DATA TO EXAMINE ::
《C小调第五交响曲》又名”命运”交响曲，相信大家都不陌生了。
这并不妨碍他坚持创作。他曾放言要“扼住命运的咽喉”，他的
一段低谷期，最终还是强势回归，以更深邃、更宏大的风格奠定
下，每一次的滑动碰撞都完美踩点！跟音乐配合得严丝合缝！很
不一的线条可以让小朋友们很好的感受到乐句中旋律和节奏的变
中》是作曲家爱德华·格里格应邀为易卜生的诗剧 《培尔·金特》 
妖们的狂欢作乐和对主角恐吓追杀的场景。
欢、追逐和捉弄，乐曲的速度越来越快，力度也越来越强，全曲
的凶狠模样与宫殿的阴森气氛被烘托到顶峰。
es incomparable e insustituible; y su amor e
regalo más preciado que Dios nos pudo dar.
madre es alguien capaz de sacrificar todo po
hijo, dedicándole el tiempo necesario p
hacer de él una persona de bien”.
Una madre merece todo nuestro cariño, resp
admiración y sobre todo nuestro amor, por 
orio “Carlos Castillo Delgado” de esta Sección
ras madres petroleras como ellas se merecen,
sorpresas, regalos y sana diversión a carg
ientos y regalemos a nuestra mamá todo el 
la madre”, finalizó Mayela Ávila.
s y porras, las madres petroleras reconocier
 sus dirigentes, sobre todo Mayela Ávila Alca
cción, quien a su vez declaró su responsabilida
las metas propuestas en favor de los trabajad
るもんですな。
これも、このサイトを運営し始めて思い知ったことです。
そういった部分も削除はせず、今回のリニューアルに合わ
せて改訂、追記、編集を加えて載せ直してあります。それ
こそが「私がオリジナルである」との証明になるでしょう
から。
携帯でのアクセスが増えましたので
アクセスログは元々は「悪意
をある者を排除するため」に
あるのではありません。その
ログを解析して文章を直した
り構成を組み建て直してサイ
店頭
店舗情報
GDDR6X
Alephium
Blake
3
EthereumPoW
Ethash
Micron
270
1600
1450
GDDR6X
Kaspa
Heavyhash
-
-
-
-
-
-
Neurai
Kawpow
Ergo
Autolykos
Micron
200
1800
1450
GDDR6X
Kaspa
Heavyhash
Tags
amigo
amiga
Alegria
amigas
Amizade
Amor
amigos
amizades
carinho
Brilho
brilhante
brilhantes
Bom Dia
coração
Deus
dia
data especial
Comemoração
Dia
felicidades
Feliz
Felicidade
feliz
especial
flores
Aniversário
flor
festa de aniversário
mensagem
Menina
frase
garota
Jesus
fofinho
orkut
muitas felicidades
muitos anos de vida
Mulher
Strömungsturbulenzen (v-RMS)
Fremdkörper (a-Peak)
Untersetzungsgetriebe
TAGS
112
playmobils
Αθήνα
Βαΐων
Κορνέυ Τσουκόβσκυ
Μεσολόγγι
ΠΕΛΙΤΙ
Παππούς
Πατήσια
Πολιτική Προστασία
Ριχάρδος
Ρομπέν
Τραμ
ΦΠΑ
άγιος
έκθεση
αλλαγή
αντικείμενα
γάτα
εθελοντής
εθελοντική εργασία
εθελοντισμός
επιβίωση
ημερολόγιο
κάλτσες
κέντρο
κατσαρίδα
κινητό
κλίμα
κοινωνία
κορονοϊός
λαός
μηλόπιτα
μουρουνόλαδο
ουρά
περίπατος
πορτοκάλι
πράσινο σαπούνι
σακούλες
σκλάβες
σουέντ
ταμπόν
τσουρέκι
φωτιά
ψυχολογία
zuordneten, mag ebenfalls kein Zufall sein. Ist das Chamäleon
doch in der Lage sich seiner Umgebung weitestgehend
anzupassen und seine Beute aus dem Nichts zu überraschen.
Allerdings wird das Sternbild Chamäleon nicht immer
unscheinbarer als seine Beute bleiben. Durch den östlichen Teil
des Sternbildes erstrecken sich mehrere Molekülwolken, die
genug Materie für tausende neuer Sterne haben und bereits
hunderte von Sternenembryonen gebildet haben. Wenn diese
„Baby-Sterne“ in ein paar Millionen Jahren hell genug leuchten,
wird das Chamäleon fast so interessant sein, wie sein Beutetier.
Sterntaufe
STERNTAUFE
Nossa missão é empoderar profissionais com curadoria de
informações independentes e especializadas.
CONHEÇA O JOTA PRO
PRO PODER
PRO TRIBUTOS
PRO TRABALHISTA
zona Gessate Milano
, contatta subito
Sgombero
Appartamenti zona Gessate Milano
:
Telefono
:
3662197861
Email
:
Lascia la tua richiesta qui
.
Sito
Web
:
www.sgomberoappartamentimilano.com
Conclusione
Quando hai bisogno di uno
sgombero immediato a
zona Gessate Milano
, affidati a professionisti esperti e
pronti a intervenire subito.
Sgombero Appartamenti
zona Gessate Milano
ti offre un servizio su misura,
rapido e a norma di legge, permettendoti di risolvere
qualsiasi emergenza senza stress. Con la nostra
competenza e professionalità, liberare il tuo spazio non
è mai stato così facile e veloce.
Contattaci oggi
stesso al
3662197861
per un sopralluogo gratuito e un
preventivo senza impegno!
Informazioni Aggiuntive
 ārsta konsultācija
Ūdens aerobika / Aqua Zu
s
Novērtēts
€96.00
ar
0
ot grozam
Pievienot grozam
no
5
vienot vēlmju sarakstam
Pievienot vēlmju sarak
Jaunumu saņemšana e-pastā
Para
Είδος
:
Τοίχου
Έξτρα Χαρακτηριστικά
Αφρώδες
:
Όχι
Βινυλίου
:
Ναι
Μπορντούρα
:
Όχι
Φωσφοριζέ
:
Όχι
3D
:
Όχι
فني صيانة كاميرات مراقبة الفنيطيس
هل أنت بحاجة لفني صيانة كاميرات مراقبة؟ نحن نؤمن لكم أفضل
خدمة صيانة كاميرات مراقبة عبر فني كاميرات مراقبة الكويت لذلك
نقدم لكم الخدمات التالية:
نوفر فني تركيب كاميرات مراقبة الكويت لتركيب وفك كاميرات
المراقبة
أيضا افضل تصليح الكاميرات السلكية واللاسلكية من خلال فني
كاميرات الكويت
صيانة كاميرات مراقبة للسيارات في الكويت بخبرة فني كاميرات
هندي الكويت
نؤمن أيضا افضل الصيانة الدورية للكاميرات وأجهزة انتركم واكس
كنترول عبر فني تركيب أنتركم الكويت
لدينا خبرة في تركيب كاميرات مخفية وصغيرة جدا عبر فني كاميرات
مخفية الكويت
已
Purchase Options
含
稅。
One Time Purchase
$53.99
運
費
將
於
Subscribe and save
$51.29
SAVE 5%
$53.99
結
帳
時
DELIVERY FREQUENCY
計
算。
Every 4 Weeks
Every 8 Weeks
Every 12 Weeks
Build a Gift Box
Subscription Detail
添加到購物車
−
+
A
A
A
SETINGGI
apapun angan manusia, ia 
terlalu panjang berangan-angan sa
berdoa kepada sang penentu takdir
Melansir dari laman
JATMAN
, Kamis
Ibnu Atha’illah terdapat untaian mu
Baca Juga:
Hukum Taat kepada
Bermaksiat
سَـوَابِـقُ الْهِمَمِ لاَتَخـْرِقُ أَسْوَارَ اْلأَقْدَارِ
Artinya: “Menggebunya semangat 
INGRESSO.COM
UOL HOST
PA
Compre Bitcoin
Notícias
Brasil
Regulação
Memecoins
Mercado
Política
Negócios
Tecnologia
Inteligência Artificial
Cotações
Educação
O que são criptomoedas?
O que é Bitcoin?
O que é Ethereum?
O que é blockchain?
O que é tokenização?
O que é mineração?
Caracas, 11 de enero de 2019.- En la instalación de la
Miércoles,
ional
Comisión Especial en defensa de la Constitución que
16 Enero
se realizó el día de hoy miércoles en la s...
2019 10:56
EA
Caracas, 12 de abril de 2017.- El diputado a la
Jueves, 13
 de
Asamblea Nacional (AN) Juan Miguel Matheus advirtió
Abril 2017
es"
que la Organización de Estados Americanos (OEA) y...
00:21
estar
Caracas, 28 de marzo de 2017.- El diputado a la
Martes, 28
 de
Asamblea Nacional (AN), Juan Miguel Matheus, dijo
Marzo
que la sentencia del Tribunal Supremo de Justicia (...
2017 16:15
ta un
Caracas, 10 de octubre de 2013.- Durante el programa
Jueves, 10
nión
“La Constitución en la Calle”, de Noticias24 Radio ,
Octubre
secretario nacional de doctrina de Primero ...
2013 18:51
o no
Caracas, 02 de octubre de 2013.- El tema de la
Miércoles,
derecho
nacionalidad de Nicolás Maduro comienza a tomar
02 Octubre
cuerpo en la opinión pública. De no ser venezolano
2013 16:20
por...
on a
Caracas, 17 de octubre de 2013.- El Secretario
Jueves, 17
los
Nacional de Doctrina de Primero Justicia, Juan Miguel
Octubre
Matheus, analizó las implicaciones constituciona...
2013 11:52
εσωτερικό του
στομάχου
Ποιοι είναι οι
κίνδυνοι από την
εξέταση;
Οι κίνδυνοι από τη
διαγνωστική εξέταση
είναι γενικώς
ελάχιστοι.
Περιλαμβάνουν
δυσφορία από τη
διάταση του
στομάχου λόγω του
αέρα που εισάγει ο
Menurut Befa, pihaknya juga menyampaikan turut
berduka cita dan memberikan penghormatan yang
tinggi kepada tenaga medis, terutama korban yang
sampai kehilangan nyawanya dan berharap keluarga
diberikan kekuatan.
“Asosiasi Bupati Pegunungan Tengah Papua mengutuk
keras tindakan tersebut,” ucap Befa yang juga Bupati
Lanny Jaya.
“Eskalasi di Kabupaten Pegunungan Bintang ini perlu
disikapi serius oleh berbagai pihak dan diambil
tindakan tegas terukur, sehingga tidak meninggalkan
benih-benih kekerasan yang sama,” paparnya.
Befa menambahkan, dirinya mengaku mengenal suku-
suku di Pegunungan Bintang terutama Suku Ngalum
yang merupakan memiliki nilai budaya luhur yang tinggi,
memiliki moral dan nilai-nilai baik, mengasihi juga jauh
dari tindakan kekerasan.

YOUR TASK :: Give back exactly the lines of the listing, starting with the first and ending with the one bearing "Allerdings wird das". Add no other lines.

FINAL ANSWER ::
《C小调第五交响曲》又名”命运”交响曲，相信大家都不陌生了。
这并不妨碍他坚持创作。他曾放言要“扼住命运的咽喉”，他的
一段低谷期，最终还是强势回归，以更深邃、更宏大的风格奠定
下，每一次的滑动碰撞都完美踩点！跟音乐配合得严丝合缝！很
不一的线条可以让小朋友们很好的感受到乐句中旋律和节奏的变
中》是作曲家爱德华·格里格应邀为易卜生的诗剧 《培尔·金特》 
妖们的狂欢作乐和对主角恐吓追杀的场景。
欢、追逐和捉弄，乐曲的速度越来越快，力度也越来越强，全曲
的凶狠模样与宫殿的阴森气氛被烘托到顶峰。
es incomparable e insustituible; y su amor e
regalo más preciado que Dios nos pudo dar.
madre es alguien capaz de sacrificar todo po
hijo, dedicándole el tiempo necesario p
hacer de él una persona de bien”.
Una madre merece todo nuestro cariño, resp
admiración y sobre todo nuestro amor, por 
orio “Carlos Castillo Delgado” de esta Sección
ras madres petroleras como ellas se merecen,
sorpresas, regalos y sana diversión a carg
ientos y regalemos a nuestra mamá todo el 
la madre”, finalizó Mayela Ávila.
s y porras, las madres petroleras reconocier
 sus dirigentes, sobre todo Mayela Ávila Alca
cción, quien a su vez declaró su responsabilida
las metas propuestas en favor de los trabajad
るもんですな。
これも、このサイトを運営し始めて思い知ったことです。
そういった部分も削除はせず、今回のリニューアルに合わ
せて改訂、追記、編集を加えて載せ直してあります。それ
こそが「私がオリジナルである」との証明になるでしょう
から。
携帯でのアクセスが増えましたので
アクセスログは元々は「悪意
をある者を排除するため」に
あるのではありません。その
ログを解析して文章を直した
り構成を組み建て直してサイ
店頭
店舗情報
GDDR6X
Alephium
Blake
3
EthereumPoW
Ethash
Micron
270
1600
1450
GDDR6X
Kaspa
Heavyhash
-
-
-
-
-
-
Neurai
Kawpow
Ergo
Autolykos
Micron
200
1800
1450
GDDR6X
Kaspa
Heavyhash
Tags
amigo
amiga
Alegria
amigas
Amizade
Amor
amigos
amizades
carinho
Brilho
brilhante
brilhantes
Bom Dia
coração
Deus
dia
data especial
Comemoração
Dia
felicidades
Feliz
Felicidade
feliz
especial
flores
Aniversário
flor
festa de aniversário
mensagem
Menina
frase
garota
Jesus
fofinho
orkut
muitas felicidades
muitos anos de vida
Mulher
Strömungsturbulenzen (v-RMS)
Fremdkörper (a-Peak)
Untersetzungsgetriebe
TAGS
112
playmobils
Αθήνα
Βαΐων
Κορνέυ Τσουκόβσκυ
Μεσολόγγι
ΠΕΛΙΤΙ
Παππούς
Πατήσια
Πολιτική Προστασία
Ριχάρδος
Ρομπέν
Τραμ
ΦΠΑ
άγιος
έκθεση
αλλαγή
αντικείμενα
γάτα
εθελοντής
εθελοντική εργασία
εθελοντισμός
επιβίωση
ημερολόγιο
κάλτσες
κέντρο
κατσαρίδα
κινητό
κλίμα
κοινωνία
κορονοϊός
λαός
μηλόπιτα
μουρουνόλαδο
ουρά
περίπατος
πορτοκάλι
πράσινο σαπούνι
σακούλες
σκλάβες
σουέντ
ταμπόν
τσουρέκι
φωτιά
ψυχολογία
zuordneten, mag ebenfalls kein Zufall sein. Ist das Chamäleon
doch in der Lage sich seiner Umgebung weitestgehend
anzupassen und seine Beute aus dem Nichts zu überraschen.
Allerdings wird das Sternbild Chamäleon nicht immer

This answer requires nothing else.